Announcing the Women’s Classic Literature Event.

Elizabeth Gaskell, Jane Austen, Zora Neale Hurson, George Eliot, Rose Wilder Lane, Louisa May Alcott, & Virginia Woolf.
Elizabeth Gaskell, Jane Austen, Zora Neale Hurston, George Eliot, Rose Wilder Lane, Louisa May Alcott, & Virginia Woolf.

Have you ever read A Room of One’s Own by Virginia Woolf?

There’s this scene in the essay where Woolf’s narrative persona is in the British Museum and can’t find a proper history on women. She can find a whole bunch of books by men about what women think, what they should think, what they shouldn’t think, who they are: but she can’t get at the actual woman. In fiction by men, she finds that women are either portrayed as angels or promiscuous monsters. Always they are portrayed in relation to men. In history, she finds that they are invisible, and that she cannot rely on the portrayal of women she finds in the British Museum:

“Suppose, for instance, that men were only represented in literature as the lovers of women, and were never the friends of men, soldiers, thinkers, dreamers; how few parts in the plays of Shakespeare could be allotted to them; how literature would suffer! We might perhaps have most of Othello; and a good deal of Antony; but no Caesar, no Brutus, no Hamlet, no Lear, no Jaques–literature would be incredibly impoverished, as indeed literature is impoverished beyond our counting by the doors that have been shut upon women.” – Virginia Woolf

We’re going to have an event. It officially starts today because it is no fun to wait until January. But you can wait until January if you want to. 🙂

The event? Read classic literature by female authors, & share your thoughts (or links to your thoughts) at #ccwomenclassics on Twitter, or in our quarterly check-ins, which we’ll have here in January, April, July, October, & December of 2016.
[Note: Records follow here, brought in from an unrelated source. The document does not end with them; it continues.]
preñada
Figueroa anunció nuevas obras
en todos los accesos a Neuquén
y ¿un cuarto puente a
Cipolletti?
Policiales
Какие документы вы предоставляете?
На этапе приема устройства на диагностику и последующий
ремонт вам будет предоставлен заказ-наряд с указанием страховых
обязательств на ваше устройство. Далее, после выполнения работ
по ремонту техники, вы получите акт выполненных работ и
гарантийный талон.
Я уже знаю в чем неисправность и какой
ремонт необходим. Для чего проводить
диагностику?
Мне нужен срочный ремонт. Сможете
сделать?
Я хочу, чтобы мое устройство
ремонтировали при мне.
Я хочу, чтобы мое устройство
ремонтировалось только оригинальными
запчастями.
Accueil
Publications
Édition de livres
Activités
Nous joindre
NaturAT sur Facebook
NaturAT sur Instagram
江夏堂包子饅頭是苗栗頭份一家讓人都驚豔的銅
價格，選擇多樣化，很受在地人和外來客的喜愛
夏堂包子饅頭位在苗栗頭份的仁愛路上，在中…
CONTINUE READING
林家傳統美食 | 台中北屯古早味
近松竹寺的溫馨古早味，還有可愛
This event is way more a celebration than a “reading challenge.” It’s about hunting out those forgotten titles which didn’t make it into the official canon, & reading them & sharing the excitement. Or exploring the females who are in the canon. For example, if you want to spend the entire year poring over Middlemarch by George Eliot, going a chapter or two a month and gently journaling, we don’t want to stifle that by asking you to meet a title count.
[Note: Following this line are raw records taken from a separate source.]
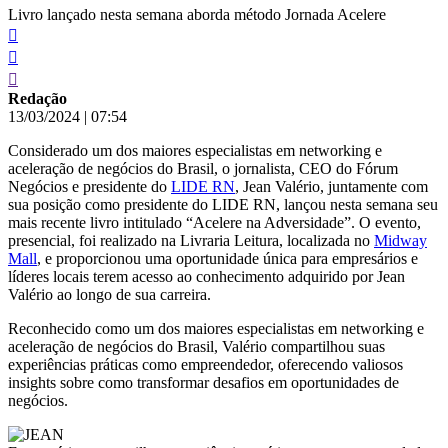
Livro lançado nesta semana aborda método Jornada Acelere
Redação
13/03/2024
|
07:54
Considerado um dos maiores especialistas em networking e
aceleração de negócios do Brasil, o jornalista, CEO do Fórum
Negócios e presidente do
LIDE RN
, Jean Valério, juntamente com
sua posição como presidente do LIDE RN, lançou nesta semana seu
mais recente livro intitulado “Acelere na Adversidade”. O evento,
presencial, foi realizado na Livraria Leitura, localizada no
Midway
Mall
, e proporcionou uma oportunidade única para empresários e
líderes locais terem acesso ao conhecimento adquirido por Jean
Valério ao longo de sua carreira.
Reconhecido como um dos maiores especialistas em networking e
aceleração de negócios do Brasil, Valério compartilhou suas
experiências práticas como empreendedor, oferecendo valiosos
insights sobre como transformar desafios em oportunidades de
negócios.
You can make a preset list, if you want one. (We think preset lists are mighty fine!) You can give yourself a goal. Or you can do this thing organically: read as you’re inspired, and share as you’re inspired, & give us a wave now & then.

You can choose any genre you like: Gothics, sensation fiction, sentimental novels, children’s classics, letters, journals, essays, short stories, female writers from the American South, Irish classics by women, African classics by women, Australian classics by women, poetry, plays. You can do all Persephone titlesall Virago, all forgotten nineteenth century letter-writers, all journals, all novels, all essays, all feminist works — or a mix. You could do a deep exploration of a single author’s work, or pick a couple authors whose works you’d like to compare and contrast. You could set up your own dueling authors: read three by one author, and three by the other, and see who comes out on top. Really, you can get as creative as you want with this event. If the title was penned by a female and written or published before 1960, it counts. (We don’t actually care if you want to fudge that date.)

Biographies on classic females count, too. (Even if they were written recently.) If you go that route, it would be lovely if you shared your author findings in a post so others can learn! If you want to list a series of poems by women & call that your list, it counts. Often women wrote short stories for magazines when they couldn’t find a publisher for their novel. That counts! Tour the centuries and continents or locate yourself in England in the nineteenth century. Your list is the product of your own exploration and imagination. If you want to reread the whole Little House collection for the entire year — THAT COUNTS. 🙂 The point is to get people thinking about women writers & sharing favorite reads.

We encourage clubbers to host readalongs or join together in buddy reads, if you’d like. If you’re hosting a readalong, feel free to tweet it to #ccwomenclassics and @ourclassicsclub if you’re on Twitter so others have the opportunity to join, & remember you can toss a link here. Feel free to use the comments box or our twitter hashtag to work out group reads or buddy reads together, if it comes up.


  • Check-Ins: We’ll check in January 2016, April 2016, July 2016, October 2016, & December 2016, just to have a little fun & see how everyone’s doing. These check-ins will be very casual: just a place to say hello, compare notes, & maybe mention some of our favorite reads so far. It would be fun to discover some new titles through the check-ins!
  • Event Dates: Now through December 31, 2016.
  • Sign Up: This is the sign-up post, & the comment box below is where you join. If you make a preset list, feel free to drop your link in the comment box at any time. If you want to share your titles as you read, you can do that in the comments for the current post for the event, or at Twitter: #ccwomenclassics.

What do you think? Can you suggest some titles or authors people might want to explore? Can you suggest some sources for discovering female authors?

Are you interested in taking part? Are you going to set a goal? Have you got a current favorite female classic writer? Who are you itching to meet through her books?